Testo di partenza →
Il governo degli Stati Uniti ha dichiarato di aver approvato una vendita di armi a Taiwan per un totale di 440 milioni di dollari, tra cui munizioni e pezzi di ricambio per veicoli militari su ruote e armi. Un pacchetto di 332,2 milioni di dollari è stato approvato per la potenziale fornitura a Taiwan di proiettili incendiari-traccianti ad alto potenziale esplosivo da 30 mm, proiettili multiuso da 30 mm, proiettili da addestramento da 30 mm e relative attrezzature, tra gli altri articoli, secondo quanto riferito dalla Defense Security Cooperation Agency statunitense.

Taiwan ha inoltre accettato un accordo da 4,54 miliardi di dollari taiwanesi (141 milioni di dollari) per l’acquisto di munizioni statunitensi. In particolare, del Volcano Vehicle-Launched Scatterable Mine Systems. L’opposizione ha inoltre espresso il timore che l’uso delle mine a Taiwan sia in contraddizione con la strategia militare di combattere battaglie decisive al di fuori dell’isola per ridurre la quantità di distruzione causata sulla terraferma.

Dati forniti →
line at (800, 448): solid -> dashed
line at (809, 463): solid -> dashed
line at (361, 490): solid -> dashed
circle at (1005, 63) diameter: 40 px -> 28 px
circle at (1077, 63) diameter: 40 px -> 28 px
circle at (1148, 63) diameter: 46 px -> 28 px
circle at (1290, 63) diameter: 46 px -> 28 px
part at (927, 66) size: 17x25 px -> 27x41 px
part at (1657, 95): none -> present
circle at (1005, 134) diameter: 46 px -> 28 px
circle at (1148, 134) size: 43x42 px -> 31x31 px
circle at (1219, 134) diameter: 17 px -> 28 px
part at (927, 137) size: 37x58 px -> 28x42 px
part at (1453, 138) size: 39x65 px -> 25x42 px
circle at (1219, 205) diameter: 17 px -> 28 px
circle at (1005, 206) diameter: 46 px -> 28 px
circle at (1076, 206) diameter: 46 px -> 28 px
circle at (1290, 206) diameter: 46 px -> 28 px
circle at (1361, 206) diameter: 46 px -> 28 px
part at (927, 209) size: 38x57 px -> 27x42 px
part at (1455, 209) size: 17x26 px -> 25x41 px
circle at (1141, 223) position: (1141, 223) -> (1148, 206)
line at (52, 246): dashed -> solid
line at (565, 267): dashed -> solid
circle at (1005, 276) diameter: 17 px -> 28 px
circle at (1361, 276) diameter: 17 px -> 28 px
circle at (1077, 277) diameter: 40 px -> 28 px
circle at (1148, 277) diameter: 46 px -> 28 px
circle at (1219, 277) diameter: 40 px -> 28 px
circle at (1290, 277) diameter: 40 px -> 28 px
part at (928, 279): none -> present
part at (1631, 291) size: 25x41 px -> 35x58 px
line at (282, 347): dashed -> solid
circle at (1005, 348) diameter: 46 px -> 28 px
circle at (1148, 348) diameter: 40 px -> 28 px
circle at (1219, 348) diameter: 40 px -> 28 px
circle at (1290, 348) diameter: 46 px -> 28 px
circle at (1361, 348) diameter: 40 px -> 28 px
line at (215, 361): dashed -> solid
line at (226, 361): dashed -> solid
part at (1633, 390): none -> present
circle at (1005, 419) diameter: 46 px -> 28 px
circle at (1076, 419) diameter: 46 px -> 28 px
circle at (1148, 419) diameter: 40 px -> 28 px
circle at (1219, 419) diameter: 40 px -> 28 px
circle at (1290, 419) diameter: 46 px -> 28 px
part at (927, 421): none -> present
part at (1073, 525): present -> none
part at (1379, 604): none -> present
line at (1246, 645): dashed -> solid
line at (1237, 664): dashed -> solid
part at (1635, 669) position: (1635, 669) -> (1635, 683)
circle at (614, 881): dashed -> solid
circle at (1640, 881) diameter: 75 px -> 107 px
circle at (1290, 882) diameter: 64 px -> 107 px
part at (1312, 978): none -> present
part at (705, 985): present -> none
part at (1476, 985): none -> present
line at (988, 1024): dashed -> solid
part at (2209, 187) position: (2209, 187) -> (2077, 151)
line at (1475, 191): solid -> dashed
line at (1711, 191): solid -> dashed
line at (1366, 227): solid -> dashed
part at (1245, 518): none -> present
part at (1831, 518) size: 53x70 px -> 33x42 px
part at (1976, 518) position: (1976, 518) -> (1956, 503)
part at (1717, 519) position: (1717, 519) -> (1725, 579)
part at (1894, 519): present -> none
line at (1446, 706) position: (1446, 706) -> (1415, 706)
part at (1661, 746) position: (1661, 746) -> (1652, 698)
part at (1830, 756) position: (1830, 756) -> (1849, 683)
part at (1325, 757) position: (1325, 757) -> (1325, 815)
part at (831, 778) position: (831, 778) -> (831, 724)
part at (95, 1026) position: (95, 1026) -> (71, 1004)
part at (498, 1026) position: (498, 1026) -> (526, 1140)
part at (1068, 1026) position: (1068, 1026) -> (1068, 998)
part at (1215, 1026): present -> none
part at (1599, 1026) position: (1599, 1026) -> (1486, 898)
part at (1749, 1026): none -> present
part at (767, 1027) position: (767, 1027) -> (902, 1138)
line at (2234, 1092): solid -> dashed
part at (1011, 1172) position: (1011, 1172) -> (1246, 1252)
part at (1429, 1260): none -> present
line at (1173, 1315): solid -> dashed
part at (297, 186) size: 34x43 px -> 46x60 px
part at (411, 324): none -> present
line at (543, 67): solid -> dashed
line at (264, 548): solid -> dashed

Elenco compiti →
A: Trascrivi senza alcuna modifica il tratto dei record che va dall'inizio fino alla riga contenente "part at (928, 279): none -> present", inclusa.
B: Continua il testo sulla vendita di armi statunitensi a Taiwan, partendo dopo la sua ultima frase.
Il testo e i record sono materiali distinti, da tenere separati.

Risultati dei compiti →
A:
line at (800, 448): solid -> dashed
line at (809, 463): solid -> dashed
line at (361, 490): solid -> dashed
circle at (1005, 63) diameter: 40 px -> 28 px
circle at (1077, 63) diameter: 40 px -> 28 px
circle at (1148, 63) diameter: 46 px -> 28 px
circle at (1290, 63) diameter: 46 px -> 28 px
part at (927, 66) size: 17x25 px -> 27x41 px
part at (1657, 95): none -> present
circle at (1005, 134) diameter: 46 px -> 28 px
circle at (1148, 134) size: 43x42 px -> 31x31 px
circle at (1219, 134) diameter: 17 px -> 28 px
part at (927, 137) size: 37x58 px -> 28x42 px
part at (1453, 138) size: 39x65 px -> 25x42 px
circle at (1219, 205) diameter: 17 px -> 28 px
circle at (1005, 206) diameter: 46 px -> 28 px
circle at (1076, 206) diameter: 46 px -> 28 px
circle at (1290, 206) diameter: 46 px -> 28 px
circle at (1361, 206) diameter: 46 px -> 28 px
part at (927, 209) size: 38x57 px -> 27x42 px
part at (1455, 209) size: 17x26 px -> 25x41 px
circle at (1141, 223) position: (1141, 223) -> (1148, 206)
line at (52, 246): dashed -> solid
line at (565, 267): dashed -> solid
circle at (1005, 276) diameter: 17 px -> 28 px
circle at (1361, 276) diameter: 17 px -> 28 px
circle at (1077, 277) diameter: 40 px -> 28 px
circle at (1148, 277) diameter: 46 px -> 28 px
circle at (1219, 277) diameter: 40 px -> 28 px
circle at (1290, 277) diameter: 40 px -> 28 px
part at (928, 279): none -> present

B:
In agenda anche l’acquisizione da parte di Taiwan del sistema di comunicazioni tattiche Link 22 della Nato, con la prevista aggiunta di quattro droni avanzati per la sorveglianza e la ricognizione provenienti dagli Stati Uniti.

Il Gmd ha chiesto all’esecutivo di inviare alla legislatura il primo accordo stipulato nell’ambito dell’Iniziativa Usa-Taiwan per il commercio del XXI secolo, dopo la sua approvazione da parte del gabinetto.

“Il piano di evacuazione degli Stati Uniti mostra che abbandoneranno Taiwan dopo averla trasformata in un deposito di munizioni”, sostiene Pechino, mentre Washington sostiene che non serve aggiornare il piano stesso.

La raffica di sanzioni che gli Stati Uniti e i loro alleati hanno scatenato contro la Russia in seguito all’invasione dell’Ucraina ha sollevato la questione se la minaccia di una pressione economica simile possa aiutare a dissuadere la Cina dal lanciare un’azione su Taiwan. Ma le misure adottate contro Mosca per l’Ucraina sarebbero molto più difficili da applicare a Pechino, secondo uno studio. Secondo il rapporto, le sanzioni contro la Cina in caso di guerra a Taiwan potrebbero avere un impatto di 3.000 miliardi di dollari sull’economia globale.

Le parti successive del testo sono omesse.